El punto central de la discusión fue la atención a los colectivos de madres buscadoras. Los legisladores cuestionaron a los aspirantes sobre estrategias concretas para canalizar los "reclamos constantes" de estas organizaciones, quienes han denunciado históricamente una falta de sensibilidad y resultados. Los aspirantes coincidieron en que la Fiscalía debe dejar de ser una barrera burocrática y convertirse en un facilitador, aunque no se presentaron metas cuantitativas sobre la reducción de la lista de espera de identificación de restos.
Uno de los pilares de la propuesta técnica fue la especialización forense. Se discutió la urgencia de mejorar la infraestructura en áreas críticas como genética y análisis de restos humanos. El planteamiento general reconoció que el estado no puede dar respuestas prontas a los deudos si no se recluta personal de alta especialización y se dota a los laboratorios de tecnología de punta.
A pesar de la relevancia del tema, la discusión se desarrolló sin datos duros sobre el número de restos sin identificar en los semefos del estado o la capacidad actual de procesamiento de ADN. La intención legislativa busca establecer por ley una respuesta expedita para los deudos, pero se enfrenta al reto de estructurar esta mejora sin un diagnóstico público que detalle el déficit real de peritos y recursos forenses en las diversas regiones de Tamaulipas.

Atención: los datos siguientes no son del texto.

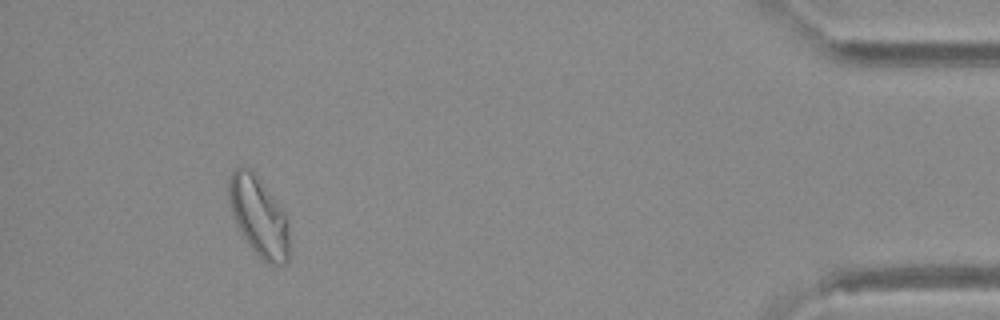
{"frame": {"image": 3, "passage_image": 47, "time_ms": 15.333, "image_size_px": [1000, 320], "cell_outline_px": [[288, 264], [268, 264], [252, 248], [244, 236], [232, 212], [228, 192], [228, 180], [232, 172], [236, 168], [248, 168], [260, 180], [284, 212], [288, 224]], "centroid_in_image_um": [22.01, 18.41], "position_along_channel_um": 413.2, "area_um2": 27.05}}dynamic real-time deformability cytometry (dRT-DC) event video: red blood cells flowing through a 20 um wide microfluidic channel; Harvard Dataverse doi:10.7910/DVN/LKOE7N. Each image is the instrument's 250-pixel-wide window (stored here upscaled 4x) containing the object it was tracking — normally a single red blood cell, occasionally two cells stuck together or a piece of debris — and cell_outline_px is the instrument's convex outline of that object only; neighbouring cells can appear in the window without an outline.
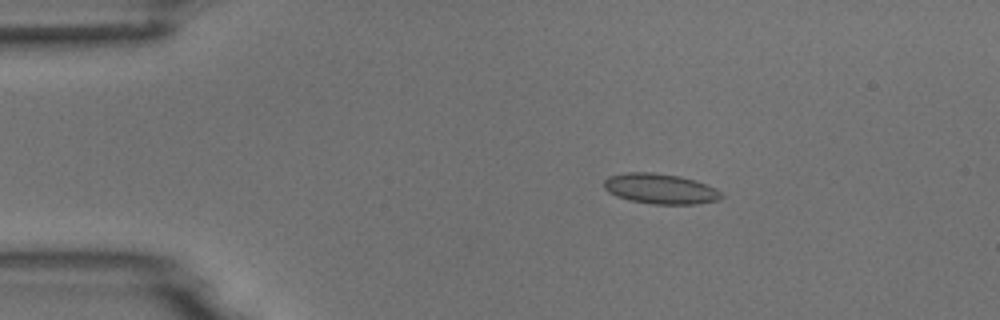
{"species": "common noctule bat (a hibernating species)", "species_latin": "Nyctalus noctula", "temperature_condition": "room temperature", "stored_images_in_passage": 8, "camera_frame_rate_fps": 3000, "um_per_image_px": 0.085, "animal": {"sex": "male", "body_mass_g": 18.8}, "frame": {"image": 1, "passage_image": 3, "time_ms": 2.333, "image_size_px": [1000, 320], "cell_outline_px": [[724, 196], [720, 200], [696, 204], [652, 204], [628, 200], [616, 196], [608, 192], [604, 188], [604, 180], [608, 176], [628, 172], [656, 172], [680, 176], [696, 180], [716, 188]], "centroid_in_image_um": [56.13, 16.04], "position_along_channel_um": 28.9, "area_um2": 20.98}}
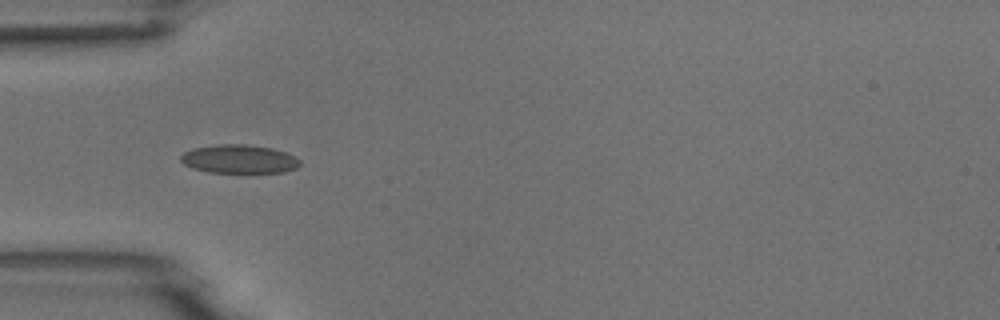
{"frame": {"image": 2, "passage_image": 5, "time_ms": 4.667, "image_size_px": [1000, 320], "cell_outline_px": [[300, 164], [296, 168], [284, 172], [208, 172], [192, 168], [184, 164], [180, 160], [180, 156], [184, 152], [196, 148], [216, 144], [244, 144], [272, 148], [284, 152], [300, 160]], "centroid_in_image_um": [20.3, 13.52], "position_along_channel_um": 64.7, "area_um2": 19.65}}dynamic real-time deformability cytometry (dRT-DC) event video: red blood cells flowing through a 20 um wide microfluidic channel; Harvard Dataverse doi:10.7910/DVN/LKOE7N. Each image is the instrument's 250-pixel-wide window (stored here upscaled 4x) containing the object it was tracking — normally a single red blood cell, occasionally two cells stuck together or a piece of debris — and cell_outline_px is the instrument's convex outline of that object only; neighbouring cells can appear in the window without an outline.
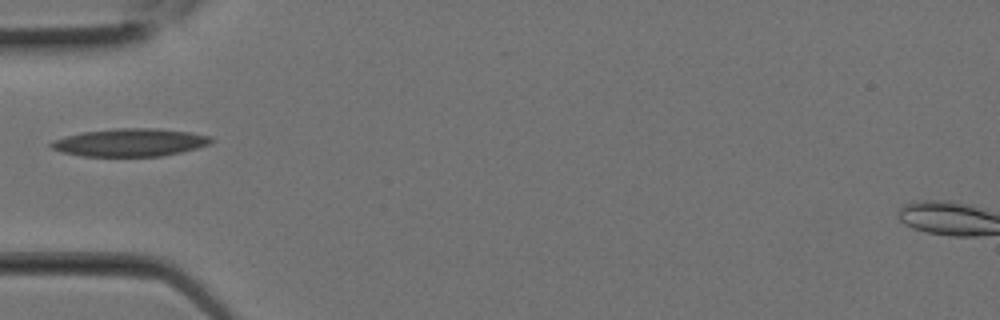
{"species": "Egyptian fruit bat (a non-hibernating species)", "species_latin": "Rousettus aegyptiacus", "temperature_condition": "room temperature", "stored_images_in_passage": 2, "camera_frame_rate_fps": 3000, "um_per_image_px": 0.085, "animal": {"sex": "female"}, "frame": {"image": 1, "passage_image": 2, "time_ms": 0.333, "image_size_px": [1000, 320], "cell_outline_px": [[216, 140], [212, 144], [180, 152], [160, 156], [80, 156], [60, 152], [52, 148], [48, 144], [52, 140], [84, 132], [116, 128], [156, 128], [188, 132], [212, 136]], "centroid_in_image_um": [11.08, 12.11], "position_along_channel_um": 73.9, "area_um2": 26.01}}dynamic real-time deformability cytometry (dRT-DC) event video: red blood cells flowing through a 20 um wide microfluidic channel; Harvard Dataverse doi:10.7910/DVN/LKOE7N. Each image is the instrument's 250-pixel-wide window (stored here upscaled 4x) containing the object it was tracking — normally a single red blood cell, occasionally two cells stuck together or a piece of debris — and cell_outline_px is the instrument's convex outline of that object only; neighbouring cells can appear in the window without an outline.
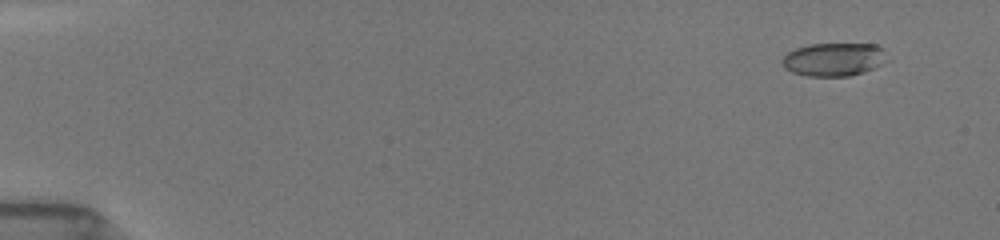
{"species": "common noctule bat (a hibernating species)", "species_latin": "Nyctalus noctula", "temperature_condition": "room temperature", "stored_images_in_passage": 20, "camera_frame_rate_fps": 3000, "um_per_image_px": 0.085, "animal": {"sex": "female", "body_mass_g": 19.5, "forearm_length_mm": 54.1}, "frame": {"image": 1, "passage_image": 2, "time_ms": 0.667, "image_size_px": [1000, 240], "cell_outline_px": [[892, 60], [864, 72], [848, 76], [808, 76], [792, 72], [784, 68], [780, 64], [780, 60], [788, 52], [796, 48], [808, 44], [876, 44], [884, 48]], "centroid_in_image_um": [70.93, 5.04], "position_along_channel_um": 14.1, "area_um2": 20.87}}
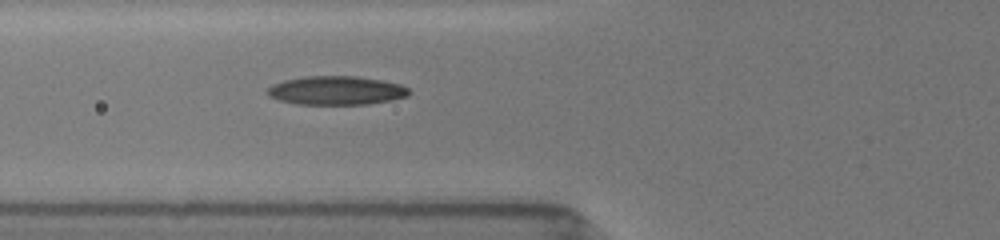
{"frame": {"image": 2, "passage_image": 15, "time_ms": 6.333, "image_size_px": [1000, 240], "cell_outline_px": [[412, 92], [408, 96], [392, 100], [368, 104], [296, 104], [276, 100], [268, 96], [268, 88], [272, 84], [284, 80], [304, 76], [356, 76], [380, 80], [400, 84], [408, 88]], "centroid_in_image_um": [28.58, 7.69], "position_along_channel_um": 97.2, "area_um2": 23.87}}
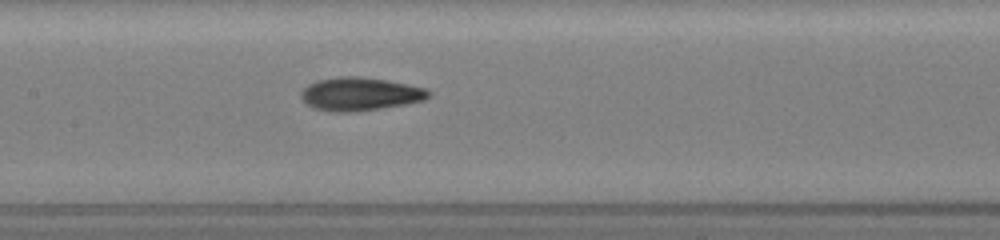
{"frame": {"image": 3, "passage_image": 20, "time_ms": 8.333, "image_size_px": [1000, 240], "cell_outline_px": [[432, 92], [424, 100], [408, 104], [356, 112], [332, 112], [312, 108], [300, 96], [300, 92], [308, 84], [316, 80], [340, 76], [360, 76], [388, 80], [428, 88]], "centroid_in_image_um": [30.62, 7.99], "position_along_channel_um": 176.8, "area_um2": 25.09}}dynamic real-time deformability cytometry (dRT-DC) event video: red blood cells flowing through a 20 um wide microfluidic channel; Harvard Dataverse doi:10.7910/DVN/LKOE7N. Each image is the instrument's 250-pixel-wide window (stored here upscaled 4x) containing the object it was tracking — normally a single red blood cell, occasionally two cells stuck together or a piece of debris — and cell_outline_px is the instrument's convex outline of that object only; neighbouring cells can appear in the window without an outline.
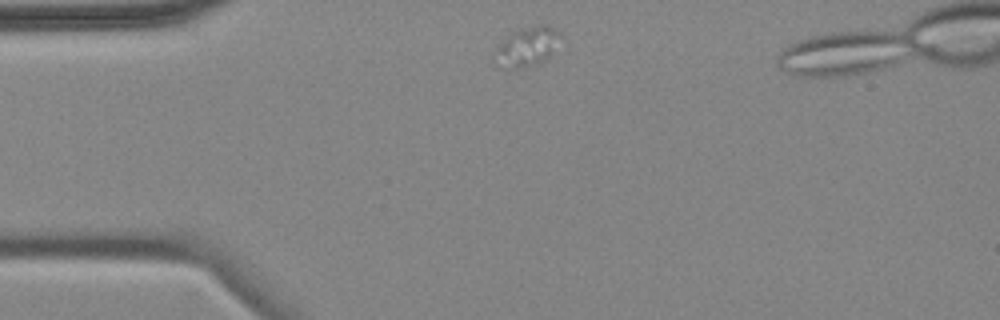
{"species": "common noctule bat (a hibernating species)", "species_latin": "Nyctalus noctula", "temperature_condition": "cold", "stored_images_in_passage": 3, "camera_frame_rate_fps": 3000, "um_per_image_px": 0.085, "animal": {"sex": "female", "body_mass_g": 18.4}, "frame": {"image": 1, "passage_image": 1, "time_ms": 0.0, "image_size_px": [1000, 320], "cell_outline_px": [[564, 36], [552, 52], [544, 60], [516, 68], [500, 68], [492, 64], [492, 60], [500, 44], [508, 36], [516, 32], [540, 24], [548, 24], [556, 28]], "centroid_in_image_um": [44.82, 3.97], "position_along_channel_um": 40.2, "area_um2": 14.8}}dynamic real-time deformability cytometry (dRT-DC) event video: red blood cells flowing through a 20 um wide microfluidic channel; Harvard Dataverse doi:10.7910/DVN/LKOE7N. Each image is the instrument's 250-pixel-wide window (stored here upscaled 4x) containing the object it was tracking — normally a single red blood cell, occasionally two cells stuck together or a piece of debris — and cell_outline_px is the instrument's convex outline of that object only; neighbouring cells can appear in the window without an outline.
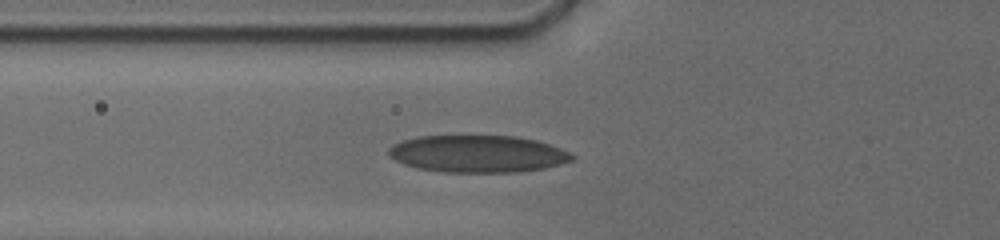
{"species": "human", "species_latin": "Homo sapiens", "temperature_condition": "cold", "stored_images_in_passage": 10, "camera_frame_rate_fps": 3000, "um_per_image_px": 0.085, "donor": {"sex": "male"}, "frame": {"image": 1, "passage_image": 9, "time_ms": 3.0, "image_size_px": [1000, 240], "cell_outline_px": [[576, 156], [572, 160], [544, 168], [520, 172], [444, 172], [416, 168], [404, 164], [388, 156], [388, 148], [392, 144], [416, 136], [516, 136], [536, 140], [560, 148]], "centroid_in_image_um": [40.57, 13.08], "position_along_channel_um": 85.2, "area_um2": 39.71}}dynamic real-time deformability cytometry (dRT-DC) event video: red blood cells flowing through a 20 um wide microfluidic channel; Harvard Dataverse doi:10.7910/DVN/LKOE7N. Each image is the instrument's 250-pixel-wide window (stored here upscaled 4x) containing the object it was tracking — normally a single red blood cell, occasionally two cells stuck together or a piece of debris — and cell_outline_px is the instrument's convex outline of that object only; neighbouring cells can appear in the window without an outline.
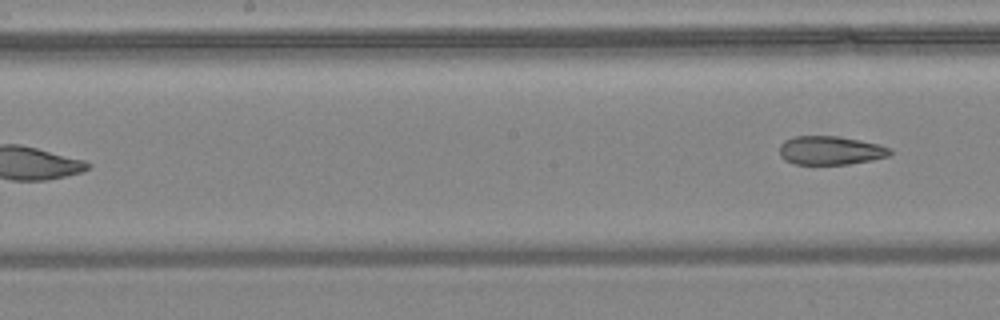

Finalmente, los aspirantes subrayaron que la atención a las víctimas debe ser el eje rector de la nueva Fiscalía. Se propuso que el contacto con los colectivos de búsqueda sea directo y permanente, eliminando los intermediarios que ralentizan las investigaciones, con el objetivo de profesionalizar la búsqueda e identificación humana bajo estándares internacionales de derechos humanos.